Records for the exercise Start Marker
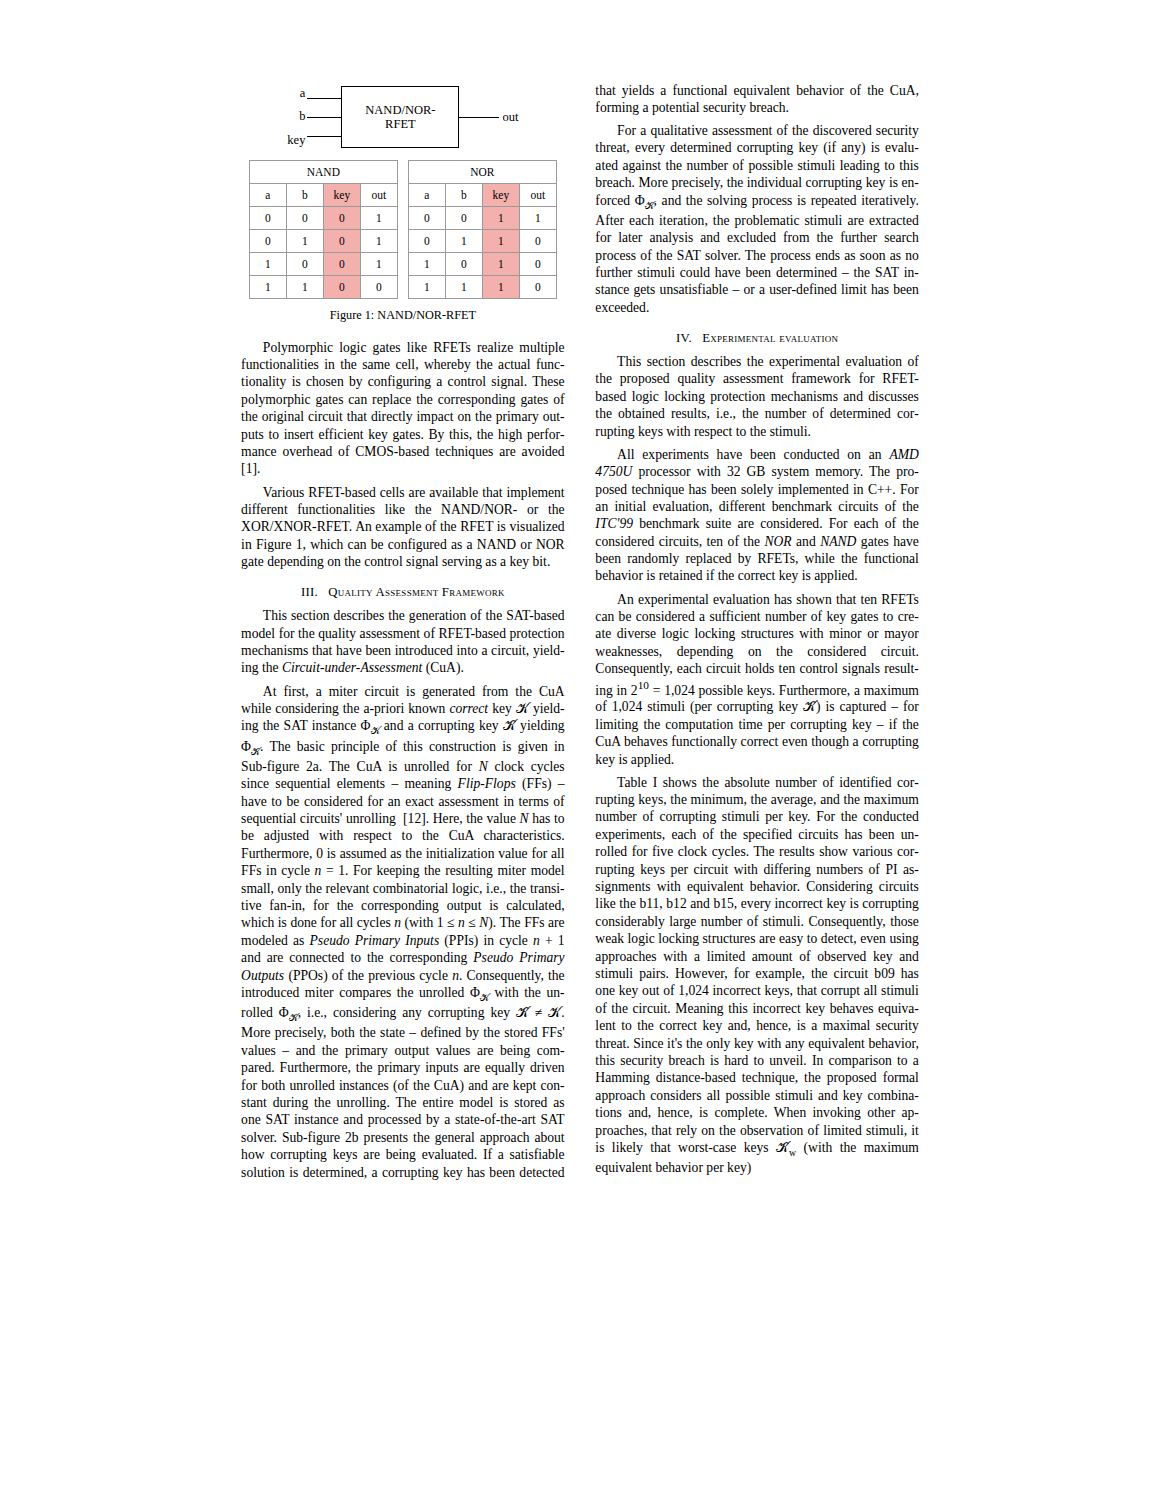a
b
key
NAND/NOR-
RFET
out
| NAND |
| --- |
| a | b | key | out |
| 0 | 0 | 0 | 1 |
| 0 | 1 | 0 | 1 |
| 1 | 0 | 0 | 1 |
| 1 | 1 | 0 | 0 |
| NOR |
| --- |
| a | b | key | out |
| 0 | 0 | 1 | 1 |
| 0 | 1 | 1 | 0 |
| 1 | 0 | 1 | 0 |
| 1 | 1 | 1 | 0 |
Figure 1: NAND/NOR-RFET
Polymorphic logic gates like RFETs realize multiple functionalities in the same cell, whereby the actual functionality is chosen by configuring a control signal. These polymorphic gates can replace the corresponding gates of the original circuit that directly impact on the primary outputs to insert efficient key gates. By this, the high performance overhead of CMOS-based techniques are avoided [1].
Various RFET-based cells are available that implement different functionalities like the NAND/NOR- or the XOR/XNOR-RFET. An example of the RFET is visualized in Figure 1, which can be configured as a NAND or NOR gate depending on the control signal serving as a key bit.
III. Quality Assessment Framework
This section describes the generation of the SAT-based model for the quality assessment of RFET-based protection mechanisms that have been introduced into a circuit, yielding the Circuit-under-Assessment (CuA).
At first, a miter circuit is generated from the CuA while considering the a-priori known correct key 𝒦 yielding the SAT instance Φ𝒦 and a corrupting key 𝒦̂ yielding Φ𝒦̂. The basic principle of this construction is given in Sub-figure 2a. The CuA is unrolled for N clock cycles since sequential elements – meaning Flip-Flops (FFs) – have to be considered for an exact assessment in terms of sequential circuits' unrolling [12]. Here, the value N has to be adjusted with respect to the CuA characteristics. Furthermore, 0 is assumed as the initialization value for all FFs in cycle n = 1. For keeping the resulting miter model small, only the relevant combinatorial logic, i.e., the transitive fan-in, for the corresponding output is calculated, which is done for all cycles n (with 1 ≤ n ≤ N). The FFs are modeled as Pseudo Primary Inputs (PPIs) in cycle n + 1 and are connected to the corresponding Pseudo Primary Outputs (PPOs) of the previous cycle n. Consequently, the introduced miter compares the unrolled Φ𝒦 with the unrolled Φ𝒦̂, i.e., considering any corrupting key 𝒦̂ ≠ 𝒦. More precisely, both the state – defined by the stored FFs' values – and the primary output values are being compared. Furthermore, the primary inputs are equally driven for both unrolled instances (of the CuA) and are kept constant during the unrolling. The entire model is stored as one SAT instance and processed by a state-of-the-art SAT solver. Sub-figure 2b presents the general approach about how corrupting keys are being evaluated. If a satisfiable solution is determined, a corrupting key has been detected that yields a functional equivalent behavior of the CuA, forming a potential security breach.
For a qualitative assessment of the discovered security threat, every determined corrupting key (if any) is evaluated against the number of possible stimuli leading to this breach. More precisely, the individual corrupting key is enforced Φ𝒦̂, and the solving process is repeated iteratively. After each iteration, the problematic stimuli are extracted for later analysis and excluded from the further search process of the SAT solver. The process ends as soon as no further stimuli could have been determined – the SAT instance gets unsatisfiable – or a user-defined limit has been exceeded.
IV. Experimental evaluation
This section describes the experimental evaluation of the proposed quality assessment framework for RFET-based logic locking protection mechanisms and discusses the obtained results, i.e., the number of determined corrupting keys with respect to the stimuli.
All experiments have been conducted on an AMD 4750U processor with 32 GB system memory. The proposed technique has been solely implemented in C++. For an initial evaluation, different benchmark circuits of the ITC'99 benchmark suite are considered. For each of the considered circuits, ten of the NOR and NAND gates have been randomly replaced by RFETs, while the functional behavior is retained if the correct key is applied.
An experimental evaluation has shown that ten RFETs can be considered a sufficient number of key gates to create diverse logic locking structures with minor or mayor weaknesses, depending on the considered circuit. Consequently, each circuit holds ten control signals resulting in 210 = 1,024 possible keys. Furthermore, a maximum of 1,024 stimuli (per corrupting key 𝒦̂) is captured – for limiting the computation time per corrupting key – if the CuA behaves functionally correct even though a corrupting key is applied.
Table I shows the absolute number of identified corrupting keys, the minimum, the average, and the maximum number of corrupting stimuli per key. For the conducted experiments, each of the specified circuits has been unrolled for five clock cycles. The results show various corrupting keys per circuit with differing numbers of PI assignments with equivalent behavior. Considering circuits like the b11, b12 and b15, every incorrect key is corrupting considerably large number of stimuli. Consequently, those weak logic locking structures are easy to detect, even using approaches with a limited amount of observed key and stimuli pairs. However, for example, the circuit b09 has one key out of 1,024 incorrect keys, that corrupt all stimuli of the circuit. Meaning this incorrect key behaves equivalent to the correct key and, hence, is a maximal security threat. Since it's the only key with any equivalent behavior, this security breach is hard to unveil. In comparison to a Hamming distance-based technique, the proposed formal approach considers all possible stimuli and key combinations and, hence, is complete. When invoking other approaches, that rely on the observation of limited stimuli, it is likely that worst-case keys 𝒦̂w (with the maximum equivalent behavior per key)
Records for the exercise End Marker
**What you need to do:** An exact copy of every entry above is needed, minus the pictures.

**Task answer:**
a
b
key
NAND/NOR-
RFET
out
| NAND |
| --- |
| a | b | key | out |
| 0 | 0 | 0 | 1 |
| 0 | 1 | 0 | 1 |
| 1 | 0 | 0 | 1 |
| 1 | 1 | 0 | 0 |
| NOR |
| --- |
| a | b | key | out |
| 0 | 0 | 1 | 1 |
| 0 | 1 | 1 | 0 |
| 1 | 0 | 1 | 0 |
| 1 | 1 | 1 | 0 |
Figure 1: NAND/NOR-RFET
Polymorphic logic gates like RFETs realize multiple functionalities in the same cell, whereby the actual functionality is chosen by configuring a control signal. These polymorphic gates can replace the corresponding gates of the original circuit that directly impact on the primary outputs to insert efficient key gates. By this, the high performance overhead of CMOS-based techniques are avoided [1].
Various RFET-based cells are available that implement different functionalities like the NAND/NOR- or the XOR/XNOR-RFET. An example of the RFET is visualized in Figure 1, which can be configured as a NAND or NOR gate depending on the control signal serving as a key bit.
III. Quality Assessment Framework
This section describes the generation of the SAT-based model for the quality assessment of RFET-based protection mechanisms that have been introduced into a circuit, yielding the Circuit-under-Assessment (CuA).
At first, a miter circuit is generated from the CuA while considering the a-priori known correct key 𝒦 yielding the SAT instance Φ𝒦 and a corrupting key 𝒦̂ yielding Φ𝒦̂. The basic principle of this construction is given in Sub-figure 2a. The CuA is unrolled for N clock cycles since sequential elements – meaning Flip-Flops (FFs) – have to be considered for an exact assessment in terms of sequential circuits' unrolling [12]. Here, the value N has to be adjusted with respect to the CuA characteristics. Furthermore, 0 is assumed as the initialization value for all FFs in cycle n = 1. For keeping the resulting miter model small, only the relevant combinatorial logic, i.e., the transitive fan-in, for the corresponding output is calculated, which is done for all cycles n (with 1 ≤ n ≤ N). The FFs are modeled as Pseudo Primary Inputs (PPIs) in cycle n + 1 and are connected to the corresponding Pseudo Primary Outputs (PPOs) of the previous cycle n. Consequently, the introduced miter compares the unrolled Φ𝒦 with the unrolled Φ𝒦̂, i.e., considering any corrupting key 𝒦̂ ≠ 𝒦. More precisely, both the state – defined by the stored FFs' values – and the primary output values are being compared. Furthermore, the primary inputs are equally driven for both unrolled instances (of the CuA) and are kept constant during the unrolling. The entire model is stored as one SAT instance and processed by a state-of-the-art SAT solver. Sub-figure 2b presents the general approach about how corrupting keys are being evaluated. If a satisfiable solution is determined, a corrupting key has been detected that yields a functional equivalent behavior of the CuA, forming a potential security breach.
For a qualitative assessment of the discovered security threat, every determined corrupting key (if any) is evaluated against the number of possible stimuli leading to this breach. More precisely, the individual corrupting key is enforced Φ𝒦̂, and the solving process is repeated iteratively. After each iteration, the problematic stimuli are extracted for later analysis and excluded from the further search process of the SAT solver. The process ends as soon as no further stimuli could have been determined – the SAT instance gets unsatisfiable – or a user-defined limit has been exceeded.
IV. Experimental evaluation
This section describes the experimental evaluation of the proposed quality assessment framework for RFET-based logic locking protection mechanisms and discusses the obtained results, i.e., the number of determined corrupting keys with respect to the stimuli.
All experiments have been conducted on an AMD 4750U processor with 32 GB system memory. The proposed technique has been solely implemented in C++. For an initial evaluation, different benchmark circuits of the ITC'99 benchmark suite are considered. For each of the considered circuits, ten of the NOR and NAND gates have been randomly replaced by RFETs, while the functional behavior is retained if the correct key is applied.
An experimental evaluation has shown that ten RFETs can be considered a sufficient number of key gates to create diverse logic locking structures with minor or mayor weaknesses, depending on the considered circuit. Consequently, each circuit holds ten control signals resulting in 210 = 1,024 possible keys. Furthermore, a maximum of 1,024 stimuli (per corrupting key 𝒦̂) is captured – for limiting the computation time per corrupting key – if the CuA behaves functionally correct even though a corrupting key is applied.
Table I shows the absolute number of identified corrupting keys, the minimum, the average, and the maximum number of corrupting stimuli per key. For the conducted experiments, each of the specified circuits has been unrolled for five clock cycles. The results show various corrupting keys per circuit with differing numbers of PI assignments with equivalent behavior. Considering circuits like the b11, b12 and b15, every incorrect key is corrupting considerably large number of stimuli. Consequently, those weak logic locking structures are easy to detect, even using approaches with a limited amount of observed key and stimuli pairs. However, for example, the circuit b09 has one key out of 1,024 incorrect keys, that corrupt all stimuli of the circuit. Meaning this incorrect key behaves equivalent to the correct key and, hence, is a maximal security threat. Since it's the only key with any equivalent behavior, this security breach is hard to unveil. In comparison to a Hamming distance-based technique, the proposed formal approach considers all possible stimuli and key combinations and, hence, is complete. When invoking other approaches, that rely on the observation of limited stimuli, it is likely that worst-case keys 𝒦̂w (with the maximum equivalent behavior per key)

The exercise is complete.